* **Listed records**
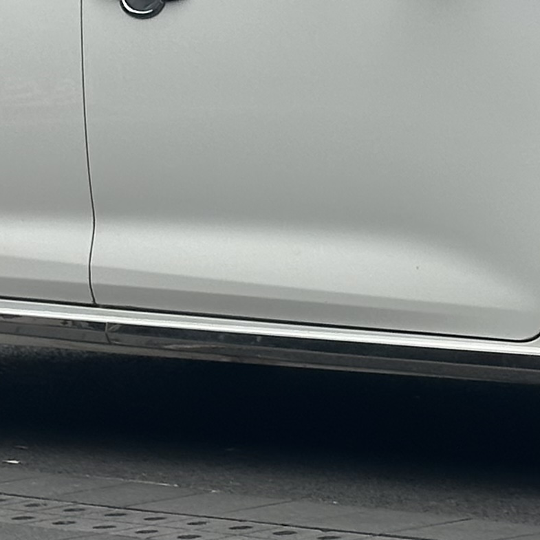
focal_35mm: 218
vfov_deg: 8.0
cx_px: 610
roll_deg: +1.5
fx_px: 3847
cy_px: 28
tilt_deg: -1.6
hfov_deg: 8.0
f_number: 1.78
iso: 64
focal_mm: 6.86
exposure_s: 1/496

* * *

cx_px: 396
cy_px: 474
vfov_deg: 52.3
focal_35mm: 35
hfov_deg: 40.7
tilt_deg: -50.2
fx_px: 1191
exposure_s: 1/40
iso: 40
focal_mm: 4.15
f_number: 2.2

--

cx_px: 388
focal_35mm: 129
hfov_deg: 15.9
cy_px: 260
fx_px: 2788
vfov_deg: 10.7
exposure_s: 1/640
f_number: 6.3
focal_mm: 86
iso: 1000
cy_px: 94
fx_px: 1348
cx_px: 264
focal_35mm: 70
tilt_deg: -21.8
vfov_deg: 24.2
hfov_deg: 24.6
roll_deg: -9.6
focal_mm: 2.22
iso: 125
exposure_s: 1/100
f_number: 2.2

* **Work required**
All lines above from the one with "focal_35mm: 218" to the one with "exposure_s: 1/496", inclusive, should be copied exactly, and no other lines.

* **Result for this task**
focal_35mm: 218
vfov_deg: 8.0
cx_px: 610
roll_deg: +1.5
fx_px: 3847
cy_px: 28
tilt_deg: -1.6
hfov_deg: 8.0
f_number: 1.78
iso: 64
focal_mm: 6.86
exposure_s: 1/496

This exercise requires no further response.